Big businesses often know they need a security audit, but the scale alone can make taking the first step seem daunting. Multiple sites, hundreds (or even thousands) of staff, endless assets – it’s a lot to keep track of. 

The temptation is to either delay the process or dive in without a plan. Unfortunately, neither works well. A smarter route is to break it down into manageable starting points – here’s where to start with that process. 

Define the scope before commencing

The mistake many companies make is treating “security” as one single, monolithic exercise. In reality, it covers layers: physical access controls from Traka, digital systems, staff behaviour, supply chains. A good audit doesn’t try to grab all of that at once. Instead, it asks: what are the highest-risk areas for this business?

That means mapping out what’s critical for operational continuity. For some, it’s server rooms and data, while for others, it’ll be warehouses or high-value equipment. Without this early clarity, the audit intention can drift and end up losing focus.

Get the basics on paper

Before testing anything fancy, put together an inventory. What systems are already in place? Concrete questions, like how many cameras, how many doors, what policies exist? 

Larger organisations often find this step messier than expected. Records don’t always match reality, keys get duplicated, and the effects of old systems linger long after staff assume they were retired.
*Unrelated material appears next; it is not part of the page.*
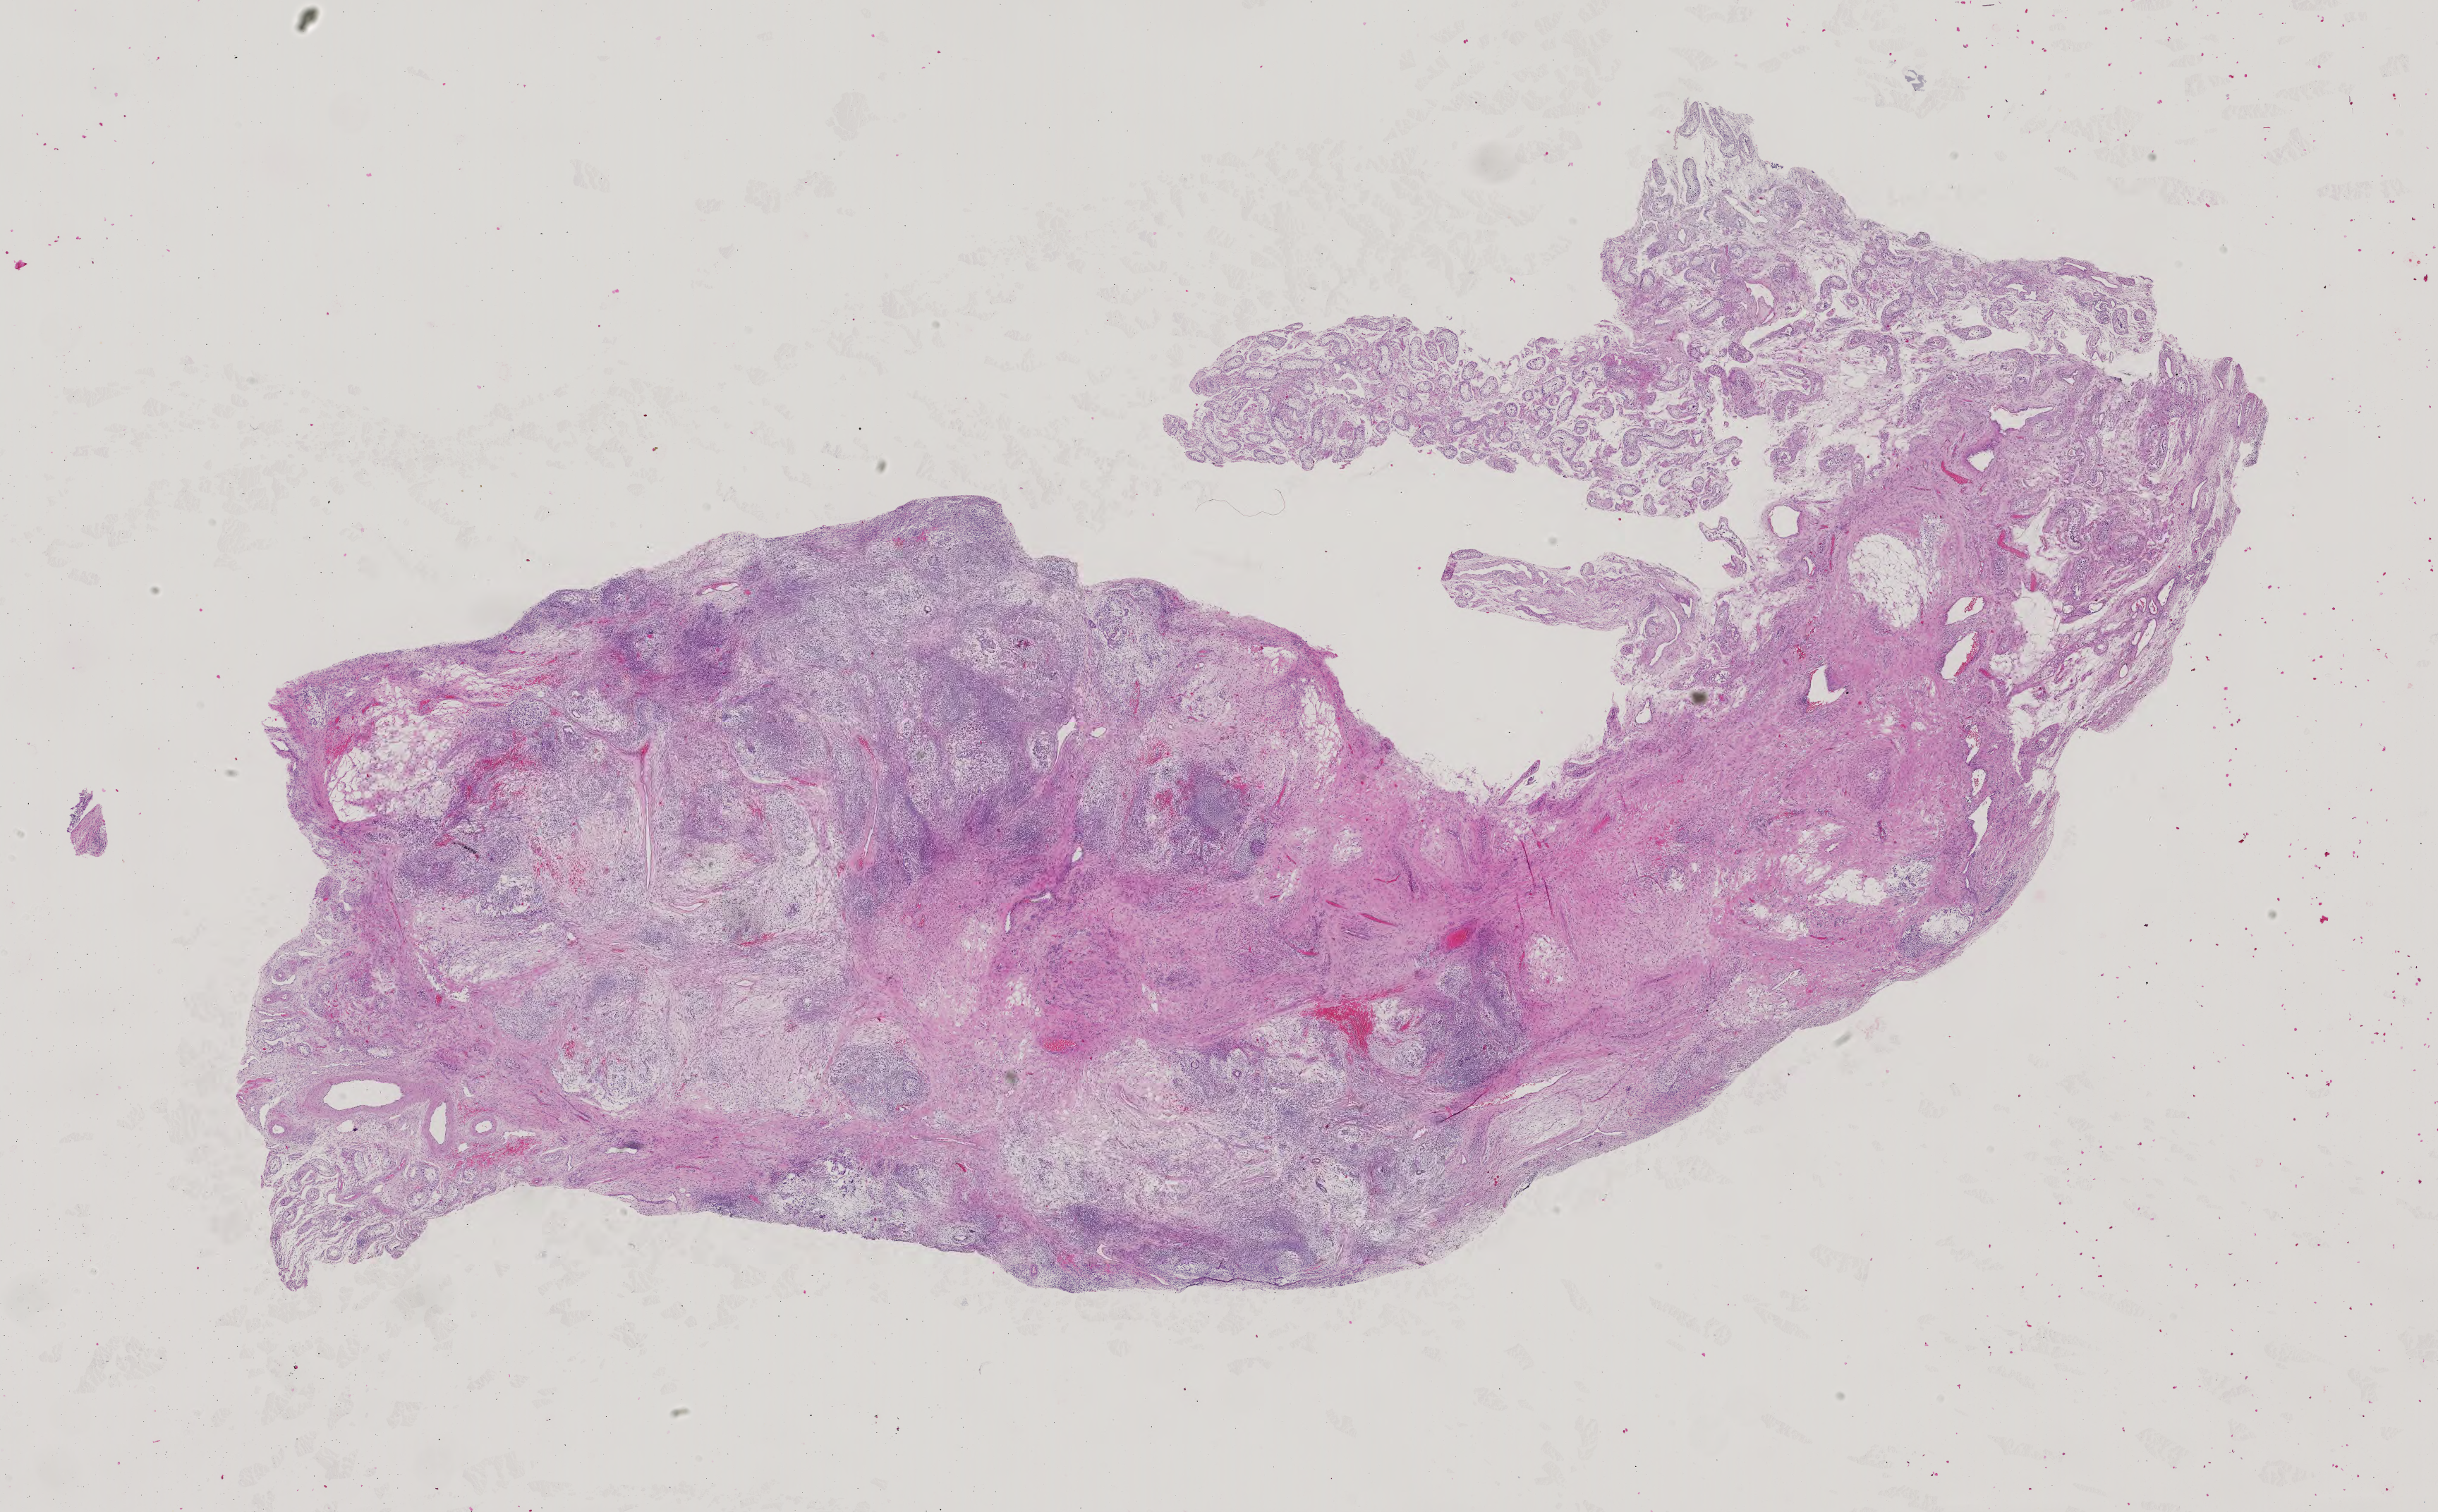
Whole-slide histology image, Hematoxylin and eosin (H&E) stained, whole scanned area (about 25.2 x 15.6 mm, from a 40x scan) shown as a low-resolution overview; formalin-fixed paraffin-embedded (FFPE) diagnostic section; testis, primary tumour sample. Patient: male, age at initial diagnosis 20 years.
Histologic diagnosis: Mixed germ cell tumor. AJCC pathologic stage: IS (5th edition).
Documenting what you actually have in front of you, warts and all, sets a baseline that you can actually work with. Without that, you’re measuring against thin air.

Involve the right people early on

Security isn’t just a facilities issue, or an IT issue. In a big company, it spans multiple teams. HR controls hiring and onboarding, IT manages access to data, while facilities handle locks, alarms, and cameras. And of course, there’s heaps of overlap between all of these.

An audit only works if those departments come together from the get-go, otherwise, you end up with gaps. For example, digital access might be tightly monitored, but visitor passes are still being handed out with minimal checks, with records not being kept anywhere. 

Check policies against practice

Most large businesses already have written security policies. The question is whether day-to-day behaviour matches them, and audits need to test both. 

Are staff actually following sign-in procedures? Do contractors return temporary passes? Do the right people know what to do when alarms are triggered? This is often where weaknesses show. A beautifully written policy is useless if it isn’t lived out on the ground.

So, where do you begin with a large-scale security audit? Start by defining the scope, documenting what exists, and getting the right people around the table. Test whether policies are lived out in practice, not just written. Consider compliance needs, and then plan fixes in order of urgency. Big businesses can’t afford to treat audits as anything other than the essential exercises that they are. Done properly, they’re not just about spotting weak spots – they’re a chance to build a comprehensive security culture that lasts.